=== Work request ===
The full listing needs to be output exactly.

=== Material to process ===
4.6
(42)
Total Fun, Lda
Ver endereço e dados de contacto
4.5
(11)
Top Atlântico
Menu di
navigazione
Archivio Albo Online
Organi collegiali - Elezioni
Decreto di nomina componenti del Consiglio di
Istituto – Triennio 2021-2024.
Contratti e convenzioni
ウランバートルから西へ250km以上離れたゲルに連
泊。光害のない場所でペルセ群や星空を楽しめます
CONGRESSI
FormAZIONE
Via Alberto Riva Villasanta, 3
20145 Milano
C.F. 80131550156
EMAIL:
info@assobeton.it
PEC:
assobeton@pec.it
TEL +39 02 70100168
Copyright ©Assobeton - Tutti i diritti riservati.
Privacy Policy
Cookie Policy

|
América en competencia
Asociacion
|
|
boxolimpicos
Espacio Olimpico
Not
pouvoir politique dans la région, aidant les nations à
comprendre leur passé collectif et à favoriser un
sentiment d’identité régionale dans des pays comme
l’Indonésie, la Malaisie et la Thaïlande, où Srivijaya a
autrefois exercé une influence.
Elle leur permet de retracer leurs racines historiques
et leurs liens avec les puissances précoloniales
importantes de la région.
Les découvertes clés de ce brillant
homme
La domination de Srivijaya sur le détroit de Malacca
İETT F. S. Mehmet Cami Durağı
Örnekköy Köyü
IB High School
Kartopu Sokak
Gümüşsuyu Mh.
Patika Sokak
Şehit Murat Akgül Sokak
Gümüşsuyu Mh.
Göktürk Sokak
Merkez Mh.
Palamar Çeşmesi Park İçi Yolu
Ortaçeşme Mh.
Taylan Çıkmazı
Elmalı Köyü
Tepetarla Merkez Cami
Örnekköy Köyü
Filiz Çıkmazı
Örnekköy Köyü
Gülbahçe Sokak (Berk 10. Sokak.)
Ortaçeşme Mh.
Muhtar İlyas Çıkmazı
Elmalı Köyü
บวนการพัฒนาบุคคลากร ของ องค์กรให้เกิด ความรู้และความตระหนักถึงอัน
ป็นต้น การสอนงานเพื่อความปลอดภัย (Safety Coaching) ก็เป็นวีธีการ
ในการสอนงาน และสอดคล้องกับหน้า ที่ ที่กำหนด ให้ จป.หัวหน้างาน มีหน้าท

=== Reply ===
4.6
(42)
Total Fun, Lda
Ver endereço e dados de contacto
4.5
(11)
Top Atlântico
Menu di
navigazione
Archivio Albo Online
Organi collegiali - Elezioni
Decreto di nomina componenti del Consiglio di
Istituto – Triennio 2021-2024.
Contratti e convenzioni
ウランバートルから西へ250km以上離れたゲルに連
泊。光害のない場所でペルセ群や星空を楽しめます
CONGRESSI
FormAZIONE
Via Alberto Riva Villasanta, 3
20145 Milano
C.F. 80131550156
EMAIL:
info@assobeton.it
PEC:
assobeton@pec.it
TEL +39 02 70100168
Copyright ©Assobeton - Tutti i diritti riservati.
Privacy Policy
Cookie Policy

|
América en competencia
Asociacion
|
|
boxolimpicos
Espacio Olimpico
Not
pouvoir politique dans la région, aidant les nations à
comprendre leur passé collectif et à favoriser un
sentiment d’identité régionale dans des pays comme
l’Indonésie, la Malaisie et la Thaïlande, où Srivijaya a
autrefois exercé une influence.
Elle leur permet de retracer leurs racines historiques
et leurs liens avec les puissances précoloniales
importantes de la région.
Les découvertes clés de ce brillant
homme
La domination de Srivijaya sur le détroit de Malacca
İETT F. S. Mehmet Cami Durağı
Örnekköy Köyü
IB High School
Kartopu Sokak
Gümüşsuyu Mh.
Patika Sokak
Şehit Murat Akgül Sokak
Gümüşsuyu Mh.
Göktürk Sokak
Merkez Mh.
Palamar Çeşmesi Park İçi Yolu
Ortaçeşme Mh.
Taylan Çıkmazı
Elmalı Köyü
Tepetarla Merkez Cami
Örnekköy Köyü
Filiz Çıkmazı
Örnekköy Köyü
Gülbahçe Sokak (Berk 10. Sokak.)
Ortaçeşme Mh.
Muhtar İlyas Çıkmazı
Elmalı Köyü
บวนการพัฒนาบุคคลากร ของ องค์กรให้เกิด ความรู้และความตระหนักถึงอัน
ป็นต้น การสอนงานเพื่อความปลอดภัย (Safety Coaching) ก็เป็นวีธีการ
ในการสอนงาน และสอดคล้องกับหน้า ที่ ที่กำหนด ให้ จป.หัวหน้างาน มีหน้าท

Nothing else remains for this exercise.